Imagine if many Abu Ghraibs appeared in your neighborhoods. Imagine thousands of you being arrested and your families not knowing where you have been taken. Imagine not being able to communicate with anybody, not your neighbor, not your loved ones outside the city, no one in the outside world for weeks together. Imagine banks and schools being closed, children locked into their homes. Imagine your parent, sibling, partner, or child dying and you not knowing about it for weeks. Imagine the medical emergencies, the mental health emergencies, the legal emergencies, the shortage of food, money, and gasoline. Imagine being a day laborer or a contract worker, earning nothing for weeks on end. And then imagine being told that all of this was for your own good. The horror that Kashmiris have endured over the last few months comes on top of a 30 year old armed conflict that has already taken 70000 lives and covered their Valley with graves.
They have held out while everything was thrown at them: war, money, torture, mass disappearance, an army of more than half a million soldiers, and a smear campaign in which an entire population has been portrayed as murderous fundamentalists. The siege has lasted for more than three months now. Kashmiri leaders are still in jail. The only condition under which they are offered release is the signing of an undertaking that they will not make public statements for a whole year. Most have refused. Now, almost 100 days later, the curfew has been eased, schools have been reopened, and some phone lines have been restored. Normalcy has been declared. In Kashmir, normalcy is always a declaration, a fiat issued by the government or army. It has little to do with people’s daily lives.
So far Kashmiris have refused to accept this new normalcy. Classrooms are empty, streets are deserted, and the Valley’s bumper apple crop is rotting in the orchards. What could be harder for a parent or a farmer to endure? The imminent annihilation of their very identity, perhaps? The new phase of the Kashmir conflict has already begun. Militants have warned that from now on all Indians will be considered legitimate targets. More than 10 people, mostly poor non-Kashmiri migrant workers, have been shot already. Yes, it’s the poor, almost always the poor, who get caught in the line of fire. It’s going to get ugly, very ugly.
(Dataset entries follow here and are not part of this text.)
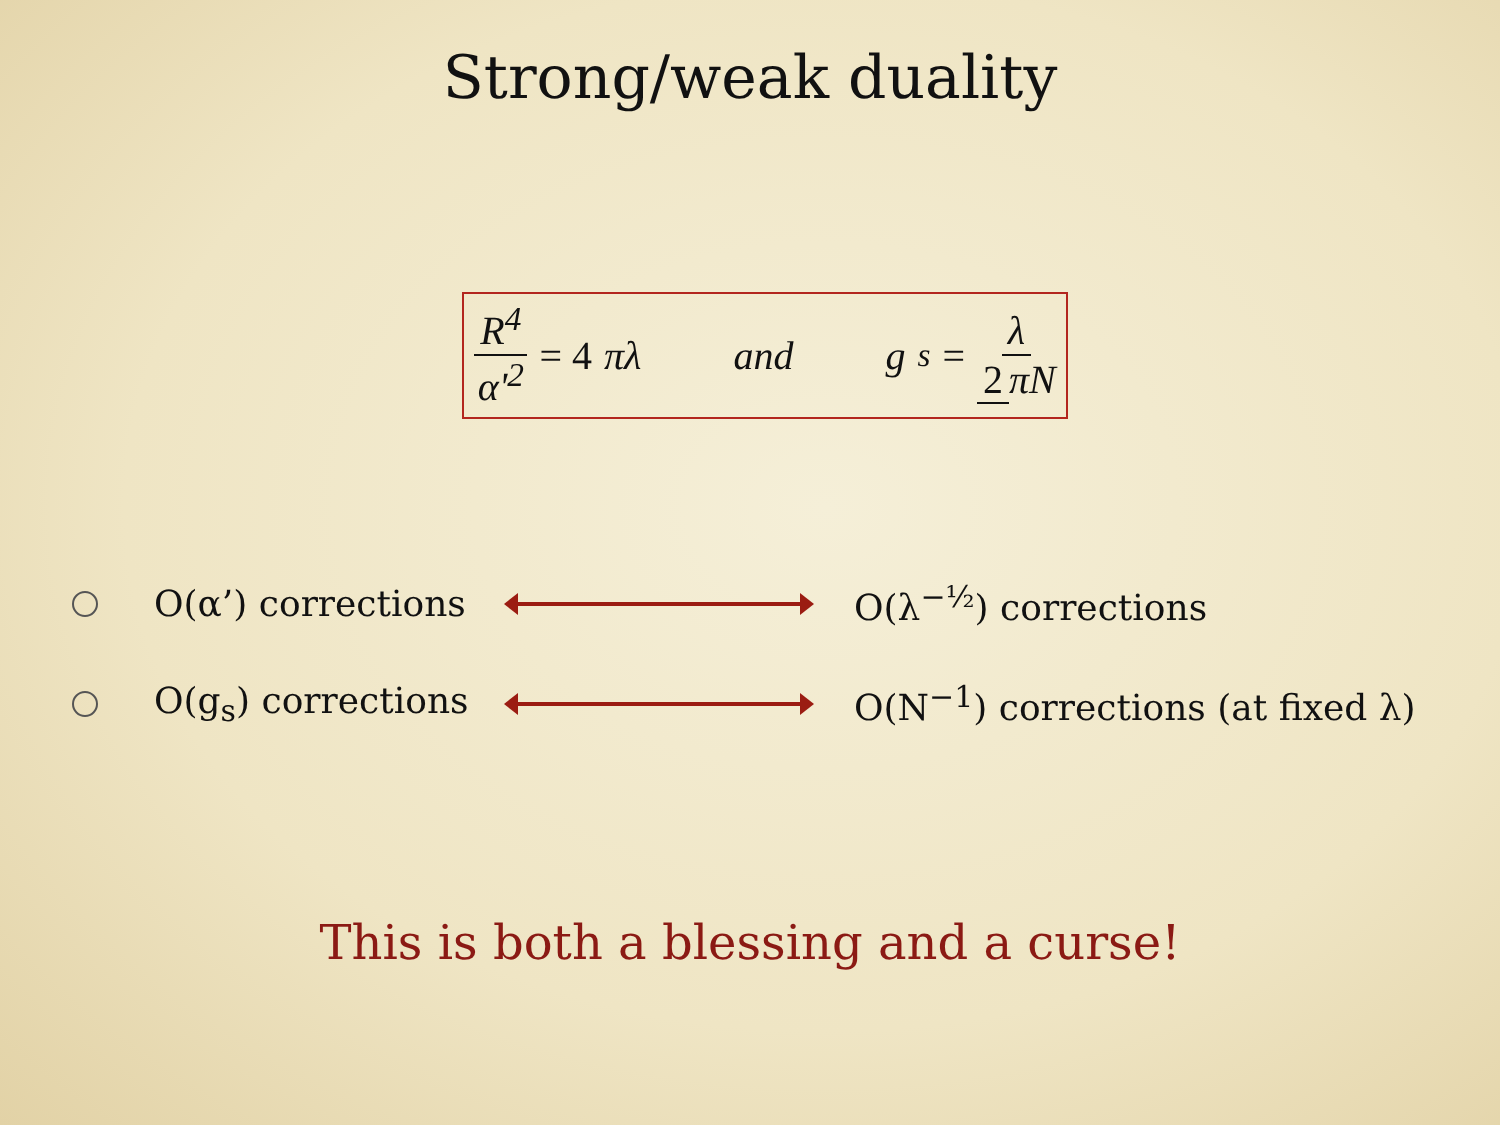Strong/weak duality
R<sup>4</sup> α'<sup>2</sup> = 4 πλ and g<sub>s</sub> = λ 2 πN
O(α’) corrections
O(λ<sup>−½</sup>) corrections
O(g<sub>s</sub>) corrections
O(N<sup>−1</sup>) corrections (at fixed λ)
This is both a blessing and a curse!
But soon all this recent history will be forgotten and once again there will be debates in TV studios that create an equivalence between atrocities by Indian security forces and Kashmiri militants. Speak of Kashmir and the Indian government and its media will immediately tell you about Pakistan, deliberately conflating the misdeeds of a hostile foreign state with the democratic aspirations of ordinary people living under military occupation.
The Indian government has made it clear that the only option for Kashmiris is complete capitulation, that no form of resistance is acceptable: violent, non-violent, spoken, written, or sung. Yet Kashmiris know that to exist they must resist. Why should they want to be part of India? For what earthly reason? If freedom is what they want, freedom is what they should have.
It’s what Indians should want too, not on behalf of Kashmiris, but for their own sake.
The atrocity being committed in their name involves a form of corrosion that India will not survive. Kashmir may not defeat India, but it will consume India. In many ways it already has. This may not have mattered all that much to the 60,000 cheering in the Houston stadium living out the ultimate Indian dream of having made it to America. For them Kashmir may just be a tired old conundrum for which they foolishly believe the BJP has found a lasting solution.